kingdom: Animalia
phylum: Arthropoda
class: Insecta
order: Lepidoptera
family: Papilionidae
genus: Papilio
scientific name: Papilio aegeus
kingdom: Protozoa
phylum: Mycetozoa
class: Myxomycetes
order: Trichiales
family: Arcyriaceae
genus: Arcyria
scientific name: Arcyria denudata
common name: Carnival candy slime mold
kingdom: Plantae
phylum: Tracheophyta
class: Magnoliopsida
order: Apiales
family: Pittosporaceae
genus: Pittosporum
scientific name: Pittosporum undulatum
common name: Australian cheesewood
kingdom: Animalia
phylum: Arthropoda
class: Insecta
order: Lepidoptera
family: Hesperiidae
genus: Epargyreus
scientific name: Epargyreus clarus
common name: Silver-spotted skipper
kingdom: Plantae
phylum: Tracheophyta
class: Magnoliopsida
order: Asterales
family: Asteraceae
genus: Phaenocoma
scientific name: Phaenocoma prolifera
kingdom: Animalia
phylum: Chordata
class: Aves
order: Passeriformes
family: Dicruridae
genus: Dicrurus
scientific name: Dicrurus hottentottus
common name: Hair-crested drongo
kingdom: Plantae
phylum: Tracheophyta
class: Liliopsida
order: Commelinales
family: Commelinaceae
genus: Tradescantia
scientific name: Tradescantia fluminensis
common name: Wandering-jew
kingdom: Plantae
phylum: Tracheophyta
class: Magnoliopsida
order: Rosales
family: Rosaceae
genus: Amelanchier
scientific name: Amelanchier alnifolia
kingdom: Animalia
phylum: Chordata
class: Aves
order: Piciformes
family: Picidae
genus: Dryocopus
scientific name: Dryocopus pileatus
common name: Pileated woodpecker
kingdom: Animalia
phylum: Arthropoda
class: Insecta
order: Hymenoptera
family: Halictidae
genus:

■ ■ ■ ■

Aim: Reproduce the entries above word for word, beginning with the line that contains "family: Dicruridae" and continuing through the last line of the entries.

Solution for this exercise:
family: Dicruridae
genus: Dicrurus
scientific name: Dicrurus hottentottus
common name: Hair-crested drongo
kingdom: Plantae
phylum: Tracheophyta
class: Liliopsida
order: Commelinales
family: Commelinaceae
genus: Tradescantia
scientific name: Tradescantia fluminensis
common name: Wandering-jew
kingdom: Plantae
phylum: Tracheophyta
class: Magnoliopsida
order: Rosales
family: Rosaceae
genus: Amelanchier
scientific name: Amelanchier alnifolia
kingdom: Animalia
phylum: Chordata
class: Aves
order: Piciformes
family: Picidae
genus: Dryocopus
scientific name: Dryocopus pileatus
common name: Pileated woodpecker
kingdom: Animalia
phylum: Arthropoda
class: Insecta
order: Hymenoptera
family: Halictidae
genus:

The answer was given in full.